Легко и бесшумно Элфгива выскользнула за дверь и, промелькнув, словно тень, мимо монастырской сторожки, направилась к мосту и городским воротам. Кадфаэль тихонько притворил за ней дверь и, поднявшись по ночной лестнице, укрылся в своей келье. Конечно, ложиться спать было уже поздно, но для того, чтобы со звуком колокола «подняться» и, присоединившись к братии, отправиться на ночную службу, он поспел в самый раз.

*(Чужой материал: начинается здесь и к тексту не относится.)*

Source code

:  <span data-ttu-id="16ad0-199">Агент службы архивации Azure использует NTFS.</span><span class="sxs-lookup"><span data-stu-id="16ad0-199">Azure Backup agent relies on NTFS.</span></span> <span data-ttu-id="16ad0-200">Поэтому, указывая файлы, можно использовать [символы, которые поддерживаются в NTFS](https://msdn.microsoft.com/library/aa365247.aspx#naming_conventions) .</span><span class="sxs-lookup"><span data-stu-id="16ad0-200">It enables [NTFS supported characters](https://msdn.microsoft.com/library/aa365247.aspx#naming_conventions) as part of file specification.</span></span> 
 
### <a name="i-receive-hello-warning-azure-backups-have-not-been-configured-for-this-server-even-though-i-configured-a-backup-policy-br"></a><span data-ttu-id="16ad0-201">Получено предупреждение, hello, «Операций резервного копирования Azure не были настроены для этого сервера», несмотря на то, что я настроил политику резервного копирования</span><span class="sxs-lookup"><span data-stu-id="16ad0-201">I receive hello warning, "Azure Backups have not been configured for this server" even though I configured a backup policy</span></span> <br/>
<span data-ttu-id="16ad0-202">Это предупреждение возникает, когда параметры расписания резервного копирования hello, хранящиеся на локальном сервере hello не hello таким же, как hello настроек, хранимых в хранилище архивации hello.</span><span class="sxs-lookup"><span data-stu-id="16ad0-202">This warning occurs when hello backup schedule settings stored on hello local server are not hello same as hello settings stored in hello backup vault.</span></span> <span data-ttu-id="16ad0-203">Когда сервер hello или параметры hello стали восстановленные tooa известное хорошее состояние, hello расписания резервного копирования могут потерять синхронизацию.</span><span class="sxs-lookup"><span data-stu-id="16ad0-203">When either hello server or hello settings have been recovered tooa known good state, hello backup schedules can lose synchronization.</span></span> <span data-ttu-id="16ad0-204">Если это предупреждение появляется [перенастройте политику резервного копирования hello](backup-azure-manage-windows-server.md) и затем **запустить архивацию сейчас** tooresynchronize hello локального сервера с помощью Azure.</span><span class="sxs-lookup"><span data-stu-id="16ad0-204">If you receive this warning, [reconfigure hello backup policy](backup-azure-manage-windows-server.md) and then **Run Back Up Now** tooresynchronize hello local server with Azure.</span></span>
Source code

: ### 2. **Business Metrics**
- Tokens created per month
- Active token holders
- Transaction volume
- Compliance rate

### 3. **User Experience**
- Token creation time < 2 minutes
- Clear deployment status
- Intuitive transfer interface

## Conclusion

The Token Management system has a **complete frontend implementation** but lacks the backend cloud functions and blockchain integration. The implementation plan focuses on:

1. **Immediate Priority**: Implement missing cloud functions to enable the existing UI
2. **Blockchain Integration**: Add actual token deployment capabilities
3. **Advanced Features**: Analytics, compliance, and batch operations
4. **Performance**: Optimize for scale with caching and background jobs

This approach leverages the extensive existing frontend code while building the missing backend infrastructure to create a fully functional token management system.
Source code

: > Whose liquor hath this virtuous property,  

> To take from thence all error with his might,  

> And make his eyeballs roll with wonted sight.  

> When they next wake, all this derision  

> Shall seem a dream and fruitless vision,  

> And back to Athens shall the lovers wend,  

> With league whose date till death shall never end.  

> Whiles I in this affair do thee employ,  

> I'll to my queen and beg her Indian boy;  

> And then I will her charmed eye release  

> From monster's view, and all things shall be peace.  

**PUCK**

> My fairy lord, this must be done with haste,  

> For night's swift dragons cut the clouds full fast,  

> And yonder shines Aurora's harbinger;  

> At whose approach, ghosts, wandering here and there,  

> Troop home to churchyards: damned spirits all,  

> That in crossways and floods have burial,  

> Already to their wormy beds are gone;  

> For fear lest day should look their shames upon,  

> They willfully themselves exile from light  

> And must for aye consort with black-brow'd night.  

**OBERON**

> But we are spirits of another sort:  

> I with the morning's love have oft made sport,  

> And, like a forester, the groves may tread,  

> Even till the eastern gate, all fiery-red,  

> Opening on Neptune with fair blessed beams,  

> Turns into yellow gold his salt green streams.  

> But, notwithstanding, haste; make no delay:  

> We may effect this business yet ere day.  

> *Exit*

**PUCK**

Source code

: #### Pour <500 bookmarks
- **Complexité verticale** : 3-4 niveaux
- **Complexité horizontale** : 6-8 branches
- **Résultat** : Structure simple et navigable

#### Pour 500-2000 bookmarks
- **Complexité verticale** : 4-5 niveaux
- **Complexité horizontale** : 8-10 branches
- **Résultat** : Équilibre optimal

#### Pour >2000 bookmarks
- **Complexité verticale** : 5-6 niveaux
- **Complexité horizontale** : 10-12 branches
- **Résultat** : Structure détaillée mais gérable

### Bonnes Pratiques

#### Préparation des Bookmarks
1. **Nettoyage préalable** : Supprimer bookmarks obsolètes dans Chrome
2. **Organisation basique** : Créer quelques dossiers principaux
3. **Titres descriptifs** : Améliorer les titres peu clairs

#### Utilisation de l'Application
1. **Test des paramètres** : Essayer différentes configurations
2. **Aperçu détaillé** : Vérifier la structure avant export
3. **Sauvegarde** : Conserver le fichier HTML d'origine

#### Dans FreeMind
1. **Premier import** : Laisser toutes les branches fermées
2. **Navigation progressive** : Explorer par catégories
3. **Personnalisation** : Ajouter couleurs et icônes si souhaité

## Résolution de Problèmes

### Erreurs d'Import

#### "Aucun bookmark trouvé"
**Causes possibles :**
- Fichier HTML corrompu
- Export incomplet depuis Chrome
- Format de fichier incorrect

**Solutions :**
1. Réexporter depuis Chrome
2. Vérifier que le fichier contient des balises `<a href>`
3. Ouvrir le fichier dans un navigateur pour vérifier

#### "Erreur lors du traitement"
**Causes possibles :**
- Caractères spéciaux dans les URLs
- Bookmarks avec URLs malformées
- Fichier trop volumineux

На следующий день, как и следовало ожидать, исчезновение молодой женщины было замечено, что повлекло за собой немалый шум. Леди Фиц Гамон ожидала, что, как только она откроет глаза, служанка тут же явится к ее постели, чтобы одеть и причесать свою госпожу. Отсутствие Элфгивы, обычно такой услужливой и расторопной, поначалу удивило ее, а потом не на шутку рассердило. Прошло не менее часа, прежде чем леди начала понимать, что, скорее всего, больше уже никогда не увидит своей служанки. Наскоро приведя себя в порядок, — отчего разозлилась еще больше, ибо не привыкла делать это собственными руками, — она побежала жаловаться мужу. Лорд Гамо, поднявшийся чуть раньше, в это время поджидал жену, чтобы вместе с ней отправиться к мессе.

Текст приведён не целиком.